Она: Кружись живей, быстрей вертись, мой веселый, бешеный танец! Ах, с какой стремительной быстротой все проносится мимо! Без отдыха, без остановки! Множество разноцветных фигур взлетают ввысь и, подобно рассыпавшимся в воздухе искрам фейерверка, исчезают в темной ночи! Радость мчится в погоне за радостью, но не может ее догнать, и в этом опять-таки состоит радость. Что может быть скучней, чем оставаться прикованной к земле, отдавая себе отчет в каждой мысли, в каждом слове? Не хочу быть цветком, лучше обернусь золотым жучком, который так жужжит и вьется над головой, что не слышишь голоса собственного рассудка! Да и есть ли место рассудку, когда вихрь бешеного веселья увлекает тебя? То, отяжелев, разрывает он нити и падает в бездну, то как перышко взлетает в туманное небо! Невозможно в танце полностью владеть своим рассудком, и потому, пока длятся наши туры, наши па, лучше вовсе откажемся от него. И потому я ничего не стану тебе объяснять, моя нарядная проворная пара. Смотри, как я ношусь вокруг тебя, ускользая в то самое мгновение, как ты думаешь, что уже поймал меня и крепко держишь! Вот опять, опять!

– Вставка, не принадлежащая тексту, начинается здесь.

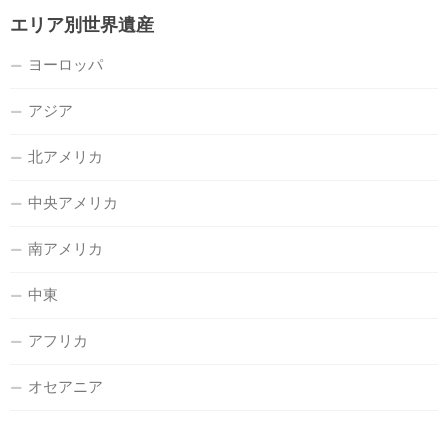
エリア別世界遺産
ヨーロッパ
アジア
北アメリカ
中央アメリカ
南アメリカ
中東
アフリカ
オセアニア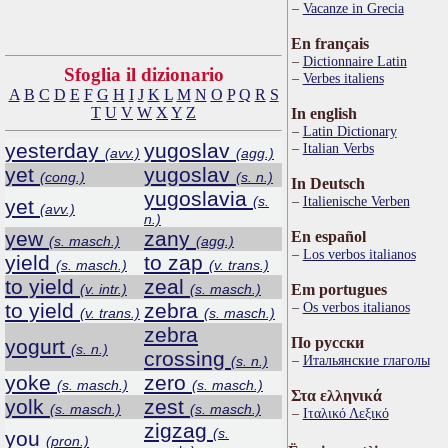
Vacanze in Grecia
En français
Dictionnaire Latin
Sfoglia il dizionario
Verbes italiens
A
B
C
D
E
F
G
H
I
J
K
L
M
N
O
P
Q
R
S
T
U
V
W
X
Y
Z
In english
Latin Dictionary
yesterday
yugoslav
Italian Verbs
(avv.)
(agg.)
yet
yugoslav
(cong.)
(s. n.)
In Deutsch
yugoslavia
(s.
Italienische Verben
yet
(avv.)
n.)
yew
zany
En español
(s. masch.)
(agg.)
Los verbos italianos
yield
to zap
(s. masch.)
(v. trans.)
to yield
zeal
(v. intr.)
(s. masch.)
Em portugues
to yield
zebra
Os verbos italianos
(v. trans.)
(s. masch.)
zebra
По русски
yogurt
(s. n.)
crossing
Итальянские глаголы
(s. n.)
yoke
zero
(s. masch.)
(s. masch.)
Στα ελληνικά
yolk
zest
(s. masch.)
(s. masch.)
Ιταλικό Λεξικό
zigzag
(s.
you
(pron.)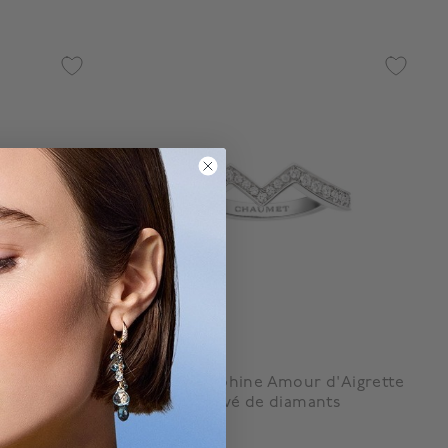
Chaumet
e en
Alliance Joséphine Amour d'Aigrette
ants
en platine. pavé de diamants
À partir de:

Он: И все же... Нет, не удалось! Но это потому, что в танце непременно нужно соблюдать и сохранять равновесие. Каждый танцор должен держать в руках нечто, вроде шеста канатоходца, и потому я вытащу свой широкий деревянный меч и стану им размахивать. Так! Что ты скажешь об этом прыжке, о позе, при которой я всем своим телом опираюсь лишь на кончик левой ноги? Ты сочтешь это глупым легкомыслием? Но ведь это и есть тот самый рассудок, которому ты не придаешь значения, хотя без него ничего не сообразишь, не сумеешь даже соблюсти равновесие, а ведь оно тоже нужно. Но как же так? Овеваемая пестрыми лентами, как и я, порхая на самом кончике левой ноги, высоко подняв над головой тамбурин, ты хочешь, чтоб я полностью отказался от рассудка, от равновесия? Бросаю тебе под ноги краешек плаща, чтобы ты, ослепленная, споткнулась и упала в мои объятия. Но нет, поймай я тебя, ты бы тут же исчезла, растаяла без следа. Кто же ты, загадочное существо, рожденное из воздуха и огня? Принадлежишь земле и, завлекая меня, выглядываешь из воды? Тебе от меня не уйти. Но вот... ты ринулась вниз, и мне кажется, я крепко тебя держу, а ты уже взмыла ввысь. Или ты, правда, тот легкокрылый дух стихий, что зажигает жизнь во всем живом? Скорбь ли ты, горячая страсть, восторг или небесная радость бытия? Вновь и вновь те же па!.. те же туры!.. Однако, волшебница, вечно новым пребывает твой танец, и это самое чудесное в тебе...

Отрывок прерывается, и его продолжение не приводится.